Hi, I know there are already a few questions on this topic in these forums, but I'm still confused by this topic and the existing answers are, at times, a bit contradictory.
My overall goal is to control the flow rate of a water pump (for home scale drip irrigation) with an Arduino, and I'm not too bothered by the approach needed, providing it's fairly cheap and fairly simple. I'm after a submersible pump which can achieve about an 6-8m head at a slow, but variable rate (not more that 1-2 L/min at 4m is required).
Since a PWM signal is easy to achieve via standard Arduino pin-outs, I am assuming that's a good starting point.
I know there are some motors with PWM controllers built in (they have 3 input wires), but I also believe it's easy enough to do the actual PWM voltage generation external to the pump, and just pass the modulated voltage as the power input (but this seems to be disputed by some people).
Are these "PWM capable pumps" just smoothing the input to a lower voltage (i.e. they're really variable voltage pumps which can handle being given either modulated voltage or variable voltage) ? This would sort of make sense to me.
My most pressing question is how I should choose a pump without fear that it's going to fail to work with PWM (as in Controlling DC Water pump with PWM) ? Is there a standard feature which will tell me if it's supported (since even the "PWM capable" pumps in the page linked above don't all mention it in their details).
Any accurate advice is very much appreciated (please don't respond unless you're certain of your information).
Is "positive displacement" a term I would expect to see in data sheets? I need a way to look at a product data sheet and reliably figure out which can work with varying speed.

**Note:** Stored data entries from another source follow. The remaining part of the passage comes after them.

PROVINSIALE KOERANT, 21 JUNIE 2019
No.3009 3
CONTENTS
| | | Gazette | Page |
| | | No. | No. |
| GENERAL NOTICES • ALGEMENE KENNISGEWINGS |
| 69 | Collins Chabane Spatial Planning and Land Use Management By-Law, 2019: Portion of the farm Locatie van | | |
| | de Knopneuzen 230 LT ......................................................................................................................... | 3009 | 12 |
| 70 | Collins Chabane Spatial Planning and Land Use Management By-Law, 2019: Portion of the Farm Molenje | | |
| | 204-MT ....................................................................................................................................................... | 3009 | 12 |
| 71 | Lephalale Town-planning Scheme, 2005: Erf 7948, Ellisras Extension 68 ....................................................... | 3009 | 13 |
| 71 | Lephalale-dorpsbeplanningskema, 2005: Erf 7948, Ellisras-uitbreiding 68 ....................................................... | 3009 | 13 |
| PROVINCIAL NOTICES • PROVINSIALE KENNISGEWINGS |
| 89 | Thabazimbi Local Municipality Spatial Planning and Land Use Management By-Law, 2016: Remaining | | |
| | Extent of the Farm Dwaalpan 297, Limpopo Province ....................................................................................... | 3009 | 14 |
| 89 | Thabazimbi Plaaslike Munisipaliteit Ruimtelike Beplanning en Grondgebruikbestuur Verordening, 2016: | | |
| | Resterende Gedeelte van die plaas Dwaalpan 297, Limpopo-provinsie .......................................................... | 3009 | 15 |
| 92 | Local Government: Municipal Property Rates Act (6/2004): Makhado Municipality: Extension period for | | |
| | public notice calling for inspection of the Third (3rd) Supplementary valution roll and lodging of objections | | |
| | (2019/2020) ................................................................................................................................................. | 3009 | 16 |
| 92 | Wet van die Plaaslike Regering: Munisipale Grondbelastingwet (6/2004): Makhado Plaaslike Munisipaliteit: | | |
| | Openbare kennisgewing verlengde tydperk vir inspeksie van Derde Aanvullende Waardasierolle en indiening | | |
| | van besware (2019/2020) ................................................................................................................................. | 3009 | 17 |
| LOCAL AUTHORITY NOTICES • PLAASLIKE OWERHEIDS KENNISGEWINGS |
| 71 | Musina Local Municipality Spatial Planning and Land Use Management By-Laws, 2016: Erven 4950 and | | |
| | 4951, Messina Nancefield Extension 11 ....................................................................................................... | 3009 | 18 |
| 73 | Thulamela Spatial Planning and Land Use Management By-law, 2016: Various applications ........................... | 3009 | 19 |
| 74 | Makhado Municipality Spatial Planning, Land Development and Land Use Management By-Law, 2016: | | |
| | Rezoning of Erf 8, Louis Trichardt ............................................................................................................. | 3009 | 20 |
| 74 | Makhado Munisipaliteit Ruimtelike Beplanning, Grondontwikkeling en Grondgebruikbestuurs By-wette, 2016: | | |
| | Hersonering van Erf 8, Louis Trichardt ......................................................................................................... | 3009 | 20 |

For drip irrigation, I would think that the flow rate is determined by the pressure. Typically irrigation systems have a pump, a pressure switch and an expansion tank. The switch turns on below a certain pressure and off above another pressure, allowing the pump to keep the pressure between those two points. The expansion tank gives a place to store water so the pump doesn't short-cycle.
So the key is to replace the pressure sensor. If you put a Hall effect flow sensor on the output you could measure the actual output. When the output drops below the desired output, close the relay and run the pump. When the output rises above the desired output, open the relay and shut off the pump, and let the expansion tank empty.
The ones with brushless motors certainly are not doing that. Such motors have internal electronics that control the shaft rotation rate by precise timing.
For a centrifugal pump like those on the Zhonke Century Technology site linked (and are claimed to be controllable with PWM), the flow rate and head would be a complicated function of shaft rotation rate. And you would probably have a difficult time deciphering the data sheets, even if they are in English.
The average flow rate of centrifugal pumps is almost always controlled by pressure switches and pressure tanks (as mentioned above) or by outlet diversion valves.
Rather than figuring all this out by yourself, take a look at what other people are successfully using for controlled drip irrigation.
I suspect you are conflating three different subjects for your project. A motor speed may be set by PWM. A pump may be turned by a motor that has speed set by PWM. But to control a pump with PWM is a non-sequetor. There is no control of the water volume of a centrifugal pump, which is the most common type you find. It is designed for one fixed speed. To control a pump volume requires a pump type that I have been describing.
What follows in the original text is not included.